Salomé con la cabeza de Juan Bautista – Pintura de Andrea Solario ca. 1507

Se trata de una búsqueda en el horror y la brutalidad que Richard Strauss lleva a una máxima expresión en Salomé (1909), ópera en acto único cuyas escenas se encadenan en una vertiginosa narración que no abandona la tonalidad —la melodía es siempre el parámetro principal del sonido—, pero utiliza la ambigüedad armónica como base común para encadenar sin pausas acontecimientos sonoros distintos en torno a una misma tensión que va y viene, viene y va, entre la fe y la sensualidad (por ejemplo, del politonal quinteto de los judíos que resulta de una beligerancia mística hacia la danza de los siete velos, intensamente rítmica y carnal).

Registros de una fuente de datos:
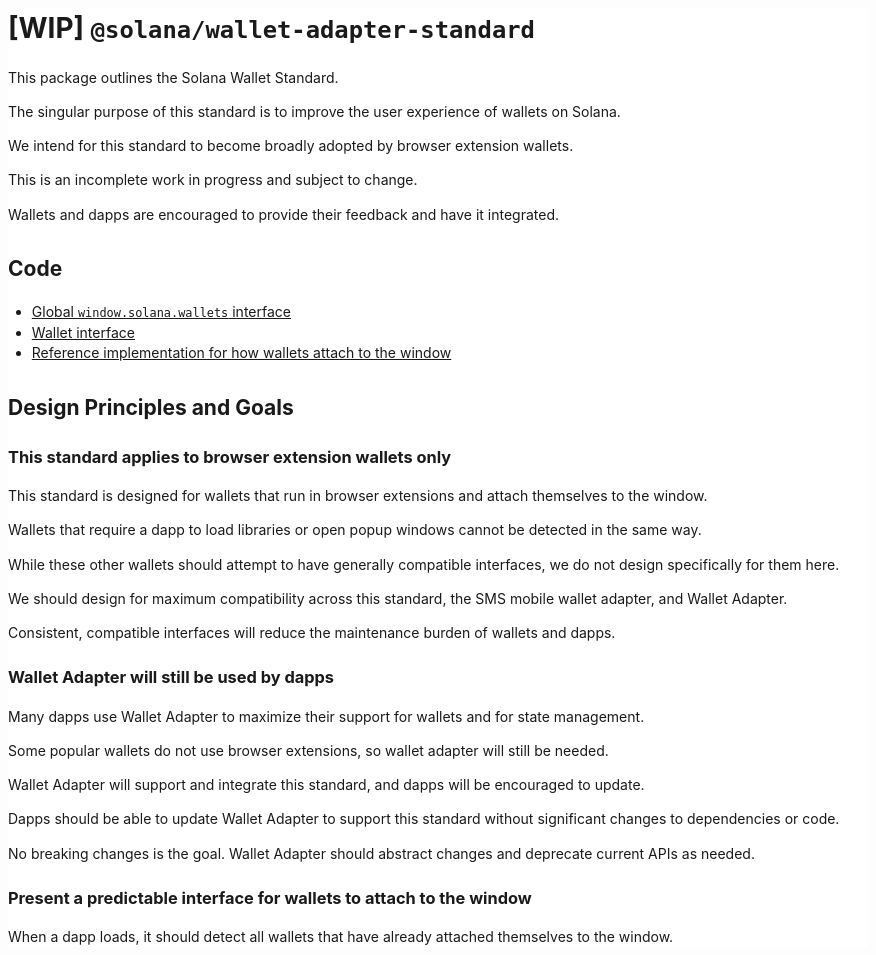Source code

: # [WIP] `@solana/wallet-adapter-standard`

This package outlines the Solana Wallet Standard.

The singular purpose of this standard is to improve the user experience of wallets on Solana.

We intend for this standard to become broadly adopted by browser extension wallets.

This is an incomplete work in progress and subject to change.

Wallets and dapps are encouraged to provide their feedback and have it integrated.

## Code

- [Global `window.solana.wallets` interface](./src/interfaces/global.ts)
- [Wallet interface](./src/interfaces/wallet.ts)
- [Reference implementation for how wallets attach to the window](./src/implementation/window.ts)

## Design Principles and Goals

### This standard applies to browser extension wallets only

This standard is designed for wallets that run in browser extensions and attach themselves to the window.

Wallets that require a dapp to load libraries or open popup windows cannot be detected in the same way.

While these other wallets should attempt to have generally compatible interfaces, we do not design specifically for them here.

We should design for maximum compatibility across this standard, the SMS mobile wallet adapter, and Wallet Adapter.

Consistent, compatible interfaces will reduce the maintenance burden of wallets and dapps.

### Wallet Adapter will still be used by dapps

Many dapps use Wallet Adapter to maximize their support for wallets and for state management.

Some popular wallets do not use browser extensions, so wallet adapter will still be needed.

Wallet Adapter will support and integrate this standard, and dapps will be encouraged to update.

Dapps should be able to update Wallet Adapter to support this standard without significant changes to dependencies or code.

No breaking changes is the goal. Wallet Adapter should abstract changes and deprecate current APIs as needed.

### Present a predictable interface for wallets to attach to the window

When a dapp loads, it should detect all wallets that have already attached themselves to the window.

TAREA SOLICITADA: Por favor, extrae del texto sobre la Salomé de Strauss el fragmento que va desde "Se trata de" hasta "rítmica y carnal).", ambos incluidos, copiándolo sin cambios. Los ítems no tienen ningún papel en esto.

TAREA RESUELTA:
Se trata de una búsqueda en el horror y la brutalidad que Richard Strauss lleva a una máxima expresión en Salomé (1909), ópera en acto único cuyas escenas se encadenan en una vertiginosa narración que no abandona la tonalidad —la melodía es siempre el parámetro principal del sonido—, pero utiliza la ambigüedad armónica como base común para encadenar sin pausas acontecimientos sonoros distintos en torno a una misma tensión que va y viene, viene y va, entre la fe y la sensualidad (por ejemplo, del politonal quinteto de los judíos que resulta de una beligerancia mística hacia la danza de los siete velos, intensamente rítmica y carnal).